Free as a tomato- _be as unworldly and peaceful as a vegetable. I thought the vegetable analogy suited the farming theme._
_The blind leap refers to the bankers releasing their attachment to money and reaching a higher level of being._
Who is Lucy- _I'm referring to the ancient bones of one of the earliest hominids, who archeologists dubbed "Lucy" _


----------



## SvirVolgate (Jan 27, 2011)

I agree with iDrew; after you explained the lines I can sort of makes sense of those lines, but it might be good for you not to have to explain them. Maybe a little reworking to make those points clearer; try making your images a little more concrete 

-Rob


----------



## Eli (Jan 28, 2011)

i enjoy it

i sort of got the message from the beginning

what moved you to write this?


----------



## The Blue Pencil (Jan 29, 2011)

Eli said:


> i enjoy it
> 
> i sort of got the message from the beginning
> 
> what moved you to write this?


Thanks, glad that someone understood the poem. I was lying in bed listening to Albert Hammond Jr. In Transit and randomly wrote the first line, and the rest came from there.


----------



## catbehaviors (Jan 30, 2011)

I didn't get the poem at first, but then understood it.  It is wonderful!  Thank you for sharing.


----------



## TheFuhrer02 (Jan 31, 2011)

Now this is one cool piece you have. At first, I was not getting the message, but then I sort of got it. What I liked about it was the way the farmers' toil and hardship were depicted. It really brought something to my mind.
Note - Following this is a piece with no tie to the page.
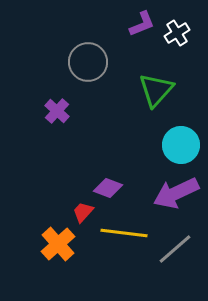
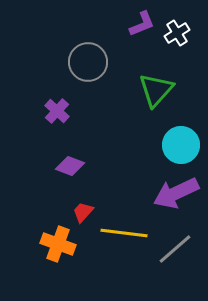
purple diamond: moved 38 px left, 22 px up
orange cross: rotated 28 degrees counterclockwise
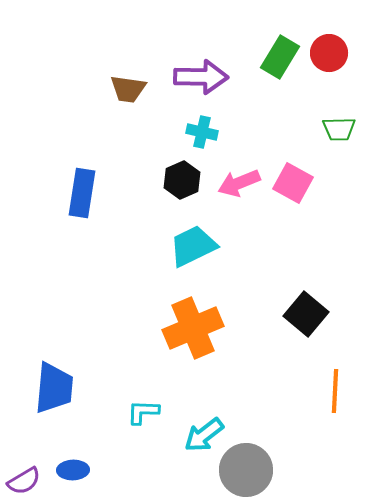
On another note, I have to admit, I had no idea who Lucy was until that explanation you posted. The rest was so metaphorical yet so fluid. Some words were a bit awkward too, especially the "free as a tomato" phrase. Though you did explain it, I still feel awkward with the words, as if they don't fit.

Other than that, a solid poem worthy of praise, at least from me.


----------